Provided information section start

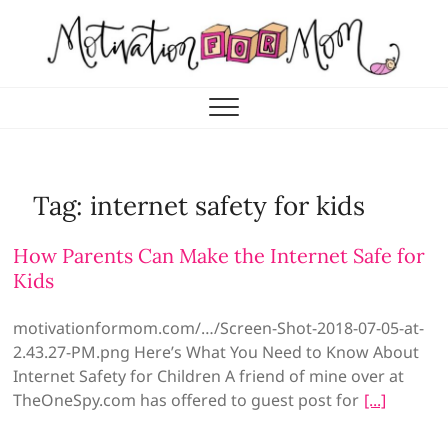
Skip
to
content
Motivation for Mom
MOTHERHOOD, MARRIAGE & MORE
Tag:
internet safety for kids
How Parents Can Make the Internet Safe for
Kids
motivationformom.com/…/Screen-Shot-2018-07-05-at-
2.43.27-PM.png Here’s What You Need to Know About
Internet Safety for Children A friend of mine over at
TheOneSpy.com has offered to guest post for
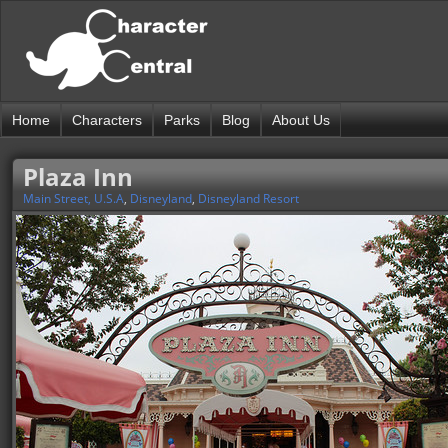
Home
Characters
Parks
Blog
About Us
Plaza Inn
Main Street, U.S.A
,
Disneyland
,
Disneyland Resort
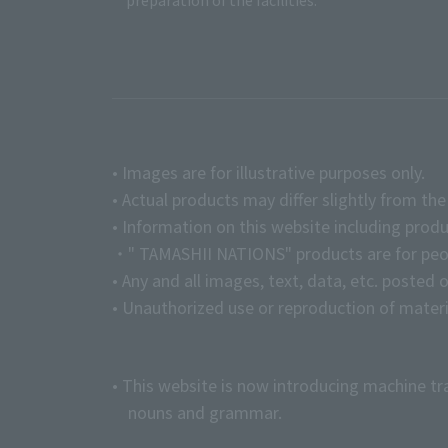
preparation of the facilities.
• Images are for illustrative purposes only.
• Actual products may differ slightly from th
• Information on this website including produ
・" TAMASHII NATIONS" products are for peopl
• Any and all images, text, data, etc. posted 
• Unauthorized use or reproduction of materia
• This website is now introducing machine tr
nouns and grammar.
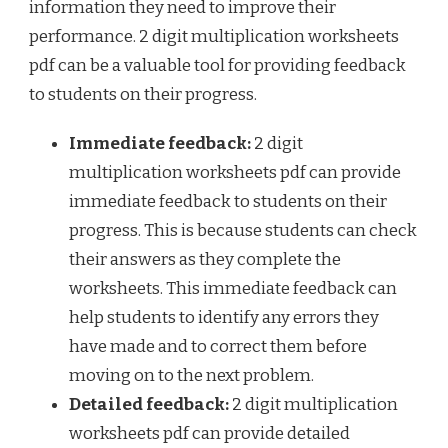
information they need to improve their
performance. 2 digit multiplication worksheets
pdf can be a valuable tool for providing feedback
to students on their progress.
Immediate feedback:
2 digit
multiplication worksheets pdf can provide
immediate feedback to students on their
progress. This is because students can check
their answers as they complete the
worksheets. This immediate feedback can
help students to identify any errors they
have made and to correct them before
moving on to the next problem.
Detailed feedback:
2 digit multiplication
worksheets pdf can provide detailed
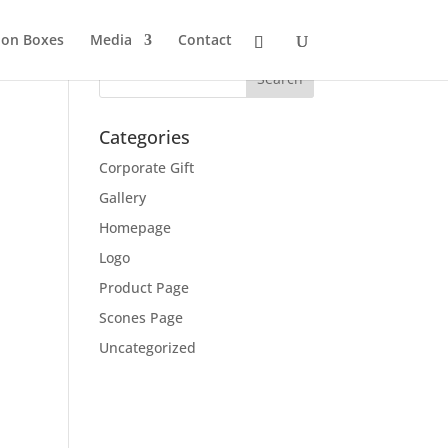
ion Boxes
Media
Contact
Categories
Corporate Gift
Gallery
Homepage
Logo
Product Page
Scones Page
Uncategorized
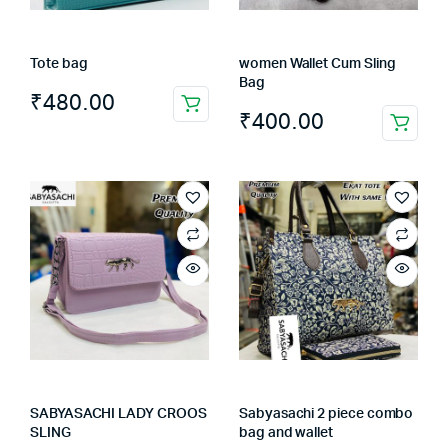
Tote bag
women Wallet Cum Sling
Bag
₹
480.00
₹
400.00
SABYASACHI LADY CROOS
Sabyasachi 2 piece combo
SLING
bag and wallet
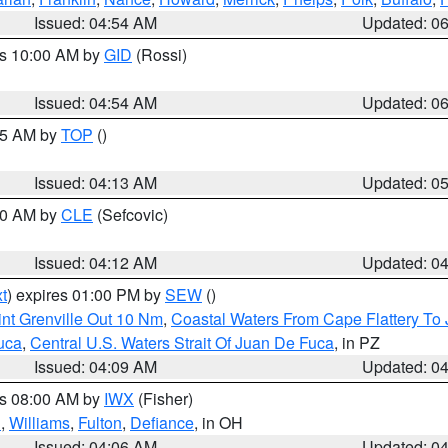
Issued: 04:54 AM
Updated: 0
es 10:00 AM by
GID
(Rossi)
Issued: 04:54 AM
Updated: 0
:45 AM by
TOP
()
Issued: 04:13 AM
Updated: 0
:00 AM by
CLE
(Sefcovic)
Issued: 04:12 AM
Updated: 0
t
) expires 01:00 PM by
SEW
()
nt Grenville Out 10 Nm
,
Coastal Waters From Cape Flattery To
uca
,
Central U.S. Waters Strait Of Juan De Fuca
, in PZ
Issued: 04:09 AM
Updated: 0
es 08:00 AM by
IWX
(Fisher)
n
,
Williams
,
Fulton
,
Defiance
, in OH
Issued: 04:06 AM
Updated: 0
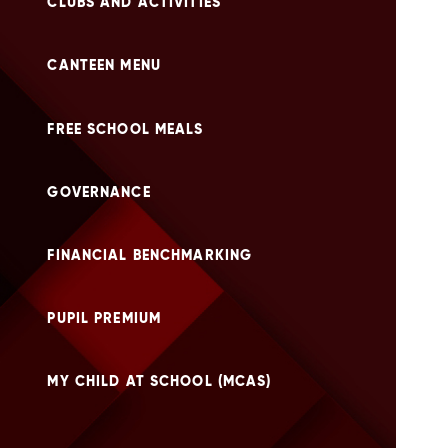
CLUBS AND ACTIVITIES
CANTEEN MENU
FREE SCHOOL MEALS
GOVERNANCE
FINANCIAL BENCHMARKING
PUPIL PREMIUM
MY CHILD AT SCHOOL (MCAS)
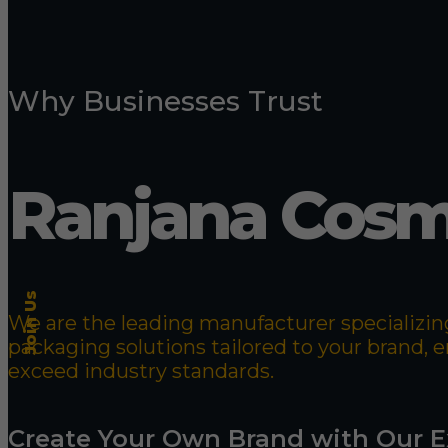
Why Businesses Trust
Ranjana Cosm
Join Us
We are the leading manufacturer specializing
packaging solutions tailored to your brand,
exceed industry standards.
Create Your Own Brand with Our E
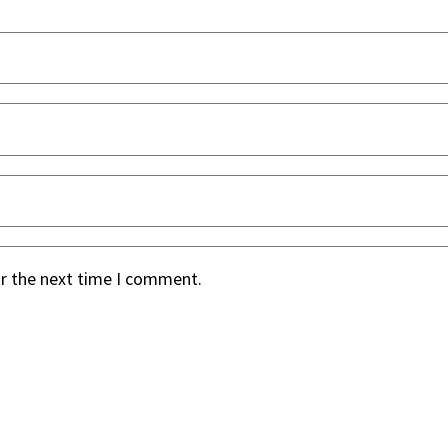
or the next time I comment.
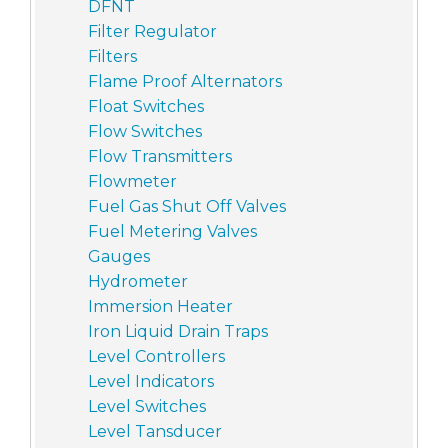
DFNT
Filter Regulator
Filters
Flame Proof Alternators
Float Switches
Flow Switches
Flow Transmitters
Flowmeter
Fuel Gas Shut Off Valves
Fuel Metering Valves
Gauges
Hydrometer
Immersion Heater
Iron Liquid Drain Traps
Level Controllers
Level Indicators
Level Switches
Level Tansducer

Provided information section end

■ **Your task**
Each line carrying the string "next" should be copied out from the entries.

■ **The answer**
moving on to the next problem.
or the next time I comment.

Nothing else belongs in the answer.